### [Data supplied]
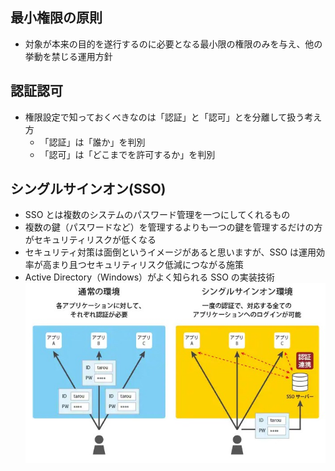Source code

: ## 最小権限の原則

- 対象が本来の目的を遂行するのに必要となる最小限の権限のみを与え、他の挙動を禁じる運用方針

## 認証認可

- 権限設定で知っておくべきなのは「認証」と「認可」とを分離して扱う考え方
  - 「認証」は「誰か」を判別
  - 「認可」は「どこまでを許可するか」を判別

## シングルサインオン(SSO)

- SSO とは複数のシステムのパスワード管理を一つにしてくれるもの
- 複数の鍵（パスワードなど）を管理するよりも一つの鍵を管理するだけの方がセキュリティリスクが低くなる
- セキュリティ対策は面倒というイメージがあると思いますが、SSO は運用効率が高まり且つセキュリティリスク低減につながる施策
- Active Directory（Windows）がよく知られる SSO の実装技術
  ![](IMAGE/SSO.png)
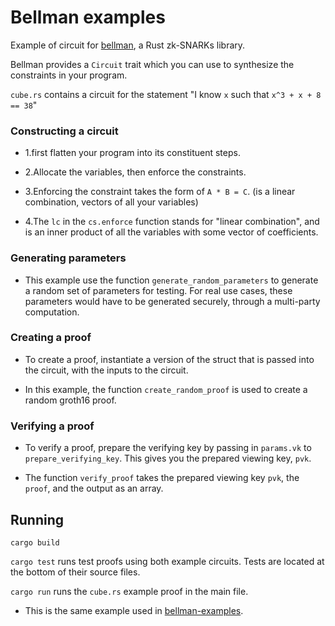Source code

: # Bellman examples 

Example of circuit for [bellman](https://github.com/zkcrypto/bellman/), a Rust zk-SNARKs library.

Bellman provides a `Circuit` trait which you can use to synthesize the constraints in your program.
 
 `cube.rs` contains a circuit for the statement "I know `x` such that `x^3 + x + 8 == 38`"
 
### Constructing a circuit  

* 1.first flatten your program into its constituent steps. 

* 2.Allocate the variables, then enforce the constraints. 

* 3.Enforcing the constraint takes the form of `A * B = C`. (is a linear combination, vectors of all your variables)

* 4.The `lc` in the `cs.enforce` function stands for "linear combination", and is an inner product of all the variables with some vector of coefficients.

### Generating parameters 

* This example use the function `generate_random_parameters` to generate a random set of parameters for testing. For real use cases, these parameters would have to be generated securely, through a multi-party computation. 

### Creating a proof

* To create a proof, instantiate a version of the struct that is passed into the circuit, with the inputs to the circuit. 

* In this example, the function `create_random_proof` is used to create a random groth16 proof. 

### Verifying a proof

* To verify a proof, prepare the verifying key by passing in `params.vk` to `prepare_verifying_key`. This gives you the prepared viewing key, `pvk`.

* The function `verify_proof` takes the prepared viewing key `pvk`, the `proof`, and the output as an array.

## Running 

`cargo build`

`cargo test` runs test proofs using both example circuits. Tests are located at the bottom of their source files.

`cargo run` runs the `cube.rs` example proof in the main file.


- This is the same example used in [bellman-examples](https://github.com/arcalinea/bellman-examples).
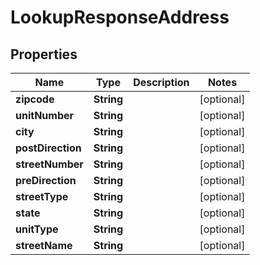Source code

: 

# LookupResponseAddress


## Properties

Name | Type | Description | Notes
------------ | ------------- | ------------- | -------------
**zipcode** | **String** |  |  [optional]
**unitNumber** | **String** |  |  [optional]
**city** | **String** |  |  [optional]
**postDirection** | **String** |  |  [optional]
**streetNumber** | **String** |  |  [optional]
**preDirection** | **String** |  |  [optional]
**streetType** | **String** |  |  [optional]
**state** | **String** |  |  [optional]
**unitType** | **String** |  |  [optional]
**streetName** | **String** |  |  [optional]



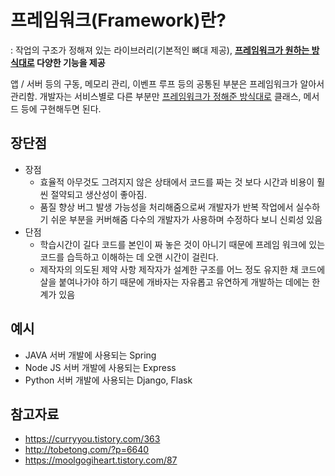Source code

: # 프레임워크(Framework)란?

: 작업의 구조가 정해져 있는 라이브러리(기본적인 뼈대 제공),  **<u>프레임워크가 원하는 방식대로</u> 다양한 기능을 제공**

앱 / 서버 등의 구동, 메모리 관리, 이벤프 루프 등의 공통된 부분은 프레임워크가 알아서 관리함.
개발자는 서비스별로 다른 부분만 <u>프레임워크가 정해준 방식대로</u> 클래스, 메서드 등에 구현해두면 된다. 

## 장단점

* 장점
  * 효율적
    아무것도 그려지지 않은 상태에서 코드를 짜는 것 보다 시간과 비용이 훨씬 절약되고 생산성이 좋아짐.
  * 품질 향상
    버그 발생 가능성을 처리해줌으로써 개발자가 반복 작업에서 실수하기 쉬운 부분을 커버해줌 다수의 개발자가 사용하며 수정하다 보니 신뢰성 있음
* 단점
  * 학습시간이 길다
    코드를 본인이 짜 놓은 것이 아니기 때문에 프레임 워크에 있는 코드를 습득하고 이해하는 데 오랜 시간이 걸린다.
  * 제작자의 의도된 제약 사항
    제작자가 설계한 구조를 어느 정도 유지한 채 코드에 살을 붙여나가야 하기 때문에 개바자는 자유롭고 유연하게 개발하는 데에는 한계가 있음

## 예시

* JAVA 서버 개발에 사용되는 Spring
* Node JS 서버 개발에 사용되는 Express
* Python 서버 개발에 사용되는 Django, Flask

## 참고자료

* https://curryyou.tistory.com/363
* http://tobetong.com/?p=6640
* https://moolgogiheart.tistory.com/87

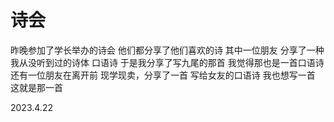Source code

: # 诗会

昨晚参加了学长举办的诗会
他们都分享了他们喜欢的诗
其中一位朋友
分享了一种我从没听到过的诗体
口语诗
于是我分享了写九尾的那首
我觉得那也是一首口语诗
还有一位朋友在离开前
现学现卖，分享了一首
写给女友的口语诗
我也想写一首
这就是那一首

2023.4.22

### [What you are asked to do]
From the first line of the listing above, repeat every line through the one holding "all your variables)". Both ends count, and pictures stay out.

### [Written answer]
Source code

: ## 最小権限の原則

- 対象が本来の目的を遂行するのに必要となる最小限の権限のみを与え、他の挙動を禁じる運用方針

## 認証認可

- 権限設定で知っておくべきなのは「認証」と「認可」とを分離して扱う考え方
  - 「認証」は「誰か」を判別
  - 「認可」は「どこまでを許可するか」を判別

## シングルサインオン(SSO)

- SSO とは複数のシステムのパスワード管理を一つにしてくれるもの
- 複数の鍵（パスワードなど）を管理するよりも一つの鍵を管理するだけの方がセキュリティリスクが低くなる
- セキュリティ対策は面倒というイメージがあると思いますが、SSO は運用効率が高まり且つセキュリティリスク低減につながる施策
- Active Directory（Windows）がよく知られる SSO の実装技術
  ![](IMAGE/SSO.png)
Source code

: # Bellman examples 

Example of circuit for [bellman](https://github.com/zkcrypto/bellman/), a Rust zk-SNARKs library.

Bellman provides a `Circuit` trait which you can use to synthesize the constraints in your program.
 
 `cube.rs` contains a circuit for the statement "I know `x` such that `x^3 + x + 8 == 38`"
 
### Constructing a circuit  

* 1.first flatten your program into its constituent steps. 

* 2.Allocate the variables, then enforce the constraints. 

* 3.Enforcing the constraint takes the form of `A * B = C`. (is a linear combination, vectors of all your variables)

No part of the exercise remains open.